Au cours des travaux, les formateurs abordent plusieurs aspects essentiels, notamment la philosophie du concours, les critères d’évaluation du jury, la constitution du dossier scientifique, la préparation des épreuves ainsi que la posture académique attendue des candidats.

Représentant le ministre de l’Enseignement supérieur et de la Recherche scientifique, Djimbala Diakité, directeur de cabinet adjoint, a salué cette initiative qui participe au renforcement de la qualité de l’enseignement supérieur ivoirien.

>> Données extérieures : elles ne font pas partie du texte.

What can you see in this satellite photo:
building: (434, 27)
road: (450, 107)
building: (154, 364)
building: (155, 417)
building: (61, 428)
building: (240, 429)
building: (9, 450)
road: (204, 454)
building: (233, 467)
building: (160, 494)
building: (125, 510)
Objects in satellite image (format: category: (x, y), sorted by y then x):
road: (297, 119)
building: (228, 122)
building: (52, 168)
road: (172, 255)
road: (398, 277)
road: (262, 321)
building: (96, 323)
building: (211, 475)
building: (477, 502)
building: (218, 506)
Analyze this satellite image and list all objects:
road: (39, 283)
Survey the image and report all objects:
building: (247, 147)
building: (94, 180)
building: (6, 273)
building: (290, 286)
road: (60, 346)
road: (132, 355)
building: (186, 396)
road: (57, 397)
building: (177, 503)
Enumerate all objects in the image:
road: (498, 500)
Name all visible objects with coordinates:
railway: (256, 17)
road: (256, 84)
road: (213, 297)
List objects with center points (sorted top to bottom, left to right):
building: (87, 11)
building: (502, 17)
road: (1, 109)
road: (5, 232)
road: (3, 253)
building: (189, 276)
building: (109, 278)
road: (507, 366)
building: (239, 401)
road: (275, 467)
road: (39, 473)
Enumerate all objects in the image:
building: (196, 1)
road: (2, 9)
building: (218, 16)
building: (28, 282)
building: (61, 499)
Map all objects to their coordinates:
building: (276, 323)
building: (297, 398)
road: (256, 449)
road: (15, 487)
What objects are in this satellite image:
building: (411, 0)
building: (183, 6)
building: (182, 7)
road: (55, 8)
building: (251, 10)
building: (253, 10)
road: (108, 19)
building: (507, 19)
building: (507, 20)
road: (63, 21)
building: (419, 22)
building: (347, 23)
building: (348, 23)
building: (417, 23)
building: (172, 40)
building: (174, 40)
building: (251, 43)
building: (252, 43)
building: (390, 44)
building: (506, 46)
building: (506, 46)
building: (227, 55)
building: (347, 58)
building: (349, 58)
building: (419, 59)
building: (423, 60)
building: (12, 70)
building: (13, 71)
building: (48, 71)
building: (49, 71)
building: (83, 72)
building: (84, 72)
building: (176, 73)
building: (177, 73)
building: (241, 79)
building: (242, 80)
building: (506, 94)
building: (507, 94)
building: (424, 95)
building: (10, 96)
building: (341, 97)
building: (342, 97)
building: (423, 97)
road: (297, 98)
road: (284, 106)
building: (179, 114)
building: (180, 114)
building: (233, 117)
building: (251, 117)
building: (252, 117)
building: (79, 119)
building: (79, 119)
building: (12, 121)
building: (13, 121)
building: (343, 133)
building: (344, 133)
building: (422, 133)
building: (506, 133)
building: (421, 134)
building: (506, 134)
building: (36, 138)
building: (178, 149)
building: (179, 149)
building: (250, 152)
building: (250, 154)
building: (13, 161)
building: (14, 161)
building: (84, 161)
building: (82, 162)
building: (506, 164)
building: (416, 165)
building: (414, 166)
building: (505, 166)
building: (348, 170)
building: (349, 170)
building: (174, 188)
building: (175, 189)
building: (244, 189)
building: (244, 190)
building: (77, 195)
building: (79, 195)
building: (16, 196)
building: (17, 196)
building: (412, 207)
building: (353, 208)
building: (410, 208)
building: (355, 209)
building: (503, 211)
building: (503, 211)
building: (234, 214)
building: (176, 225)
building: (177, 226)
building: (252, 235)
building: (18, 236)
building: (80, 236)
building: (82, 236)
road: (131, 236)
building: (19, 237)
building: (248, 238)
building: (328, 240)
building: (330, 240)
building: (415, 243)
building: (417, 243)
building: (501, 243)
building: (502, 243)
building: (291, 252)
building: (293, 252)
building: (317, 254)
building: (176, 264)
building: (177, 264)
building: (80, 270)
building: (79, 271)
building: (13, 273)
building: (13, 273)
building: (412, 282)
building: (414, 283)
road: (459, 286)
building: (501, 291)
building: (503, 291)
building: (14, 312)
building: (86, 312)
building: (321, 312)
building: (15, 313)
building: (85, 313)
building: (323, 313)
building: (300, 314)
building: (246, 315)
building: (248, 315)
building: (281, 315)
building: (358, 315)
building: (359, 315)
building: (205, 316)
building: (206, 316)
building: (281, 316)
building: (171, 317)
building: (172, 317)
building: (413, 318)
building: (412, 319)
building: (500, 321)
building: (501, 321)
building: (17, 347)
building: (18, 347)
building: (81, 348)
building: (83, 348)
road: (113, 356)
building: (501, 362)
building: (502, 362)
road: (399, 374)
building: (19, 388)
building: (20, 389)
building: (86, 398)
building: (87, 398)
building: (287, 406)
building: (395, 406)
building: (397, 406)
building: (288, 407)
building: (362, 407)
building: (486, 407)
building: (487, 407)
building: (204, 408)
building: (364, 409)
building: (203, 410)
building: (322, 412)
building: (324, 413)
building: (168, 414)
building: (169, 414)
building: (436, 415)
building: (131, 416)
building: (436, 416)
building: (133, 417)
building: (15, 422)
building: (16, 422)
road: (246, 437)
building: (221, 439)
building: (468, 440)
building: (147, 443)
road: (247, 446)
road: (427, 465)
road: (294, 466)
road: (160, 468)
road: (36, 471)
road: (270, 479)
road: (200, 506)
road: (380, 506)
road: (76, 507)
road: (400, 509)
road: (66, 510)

« Pour aller au-delà des résultats actuels, il faut se donner les moyens académiques nécessaires. Parmi ces moyens, il y a la formation des candidats par des experts », a-t-il souligné.

La rencontre réunit plus d’une soixantaine d’enseignants-chercheurs issus de plusieurs établissements d’enseignement supérieur, notamment les universités Félix Houphouët-Boigny, Alassane Ouattara, Peleforo Gon Coulibaly, San Pedro, l’ESATIC et l’Université virtuelle de Côte d’Ivoire. Des participants du Burkina Faso, du Mali et du Bénin prennent également part aux travaux.

Les bénéficiaires ont salué cette initiative, estimant qu’elle leur permet de mieux comprendre les attentes du concours, d’améliorer leurs méthodes de préparation et de bénéficier de l’expérience d’universitaires ayant une parfaite connaissance des exigences du jury.

À travers ce séminaire, l’Université Jean Lorougnon Guédé ambitionne de faire de Daloa un cadre permanent de préparation aux concours du CAMES et de contribuer à l’amélioration des performances des enseignants-chercheurs ivoiriens dans la quête de l’excellence académique.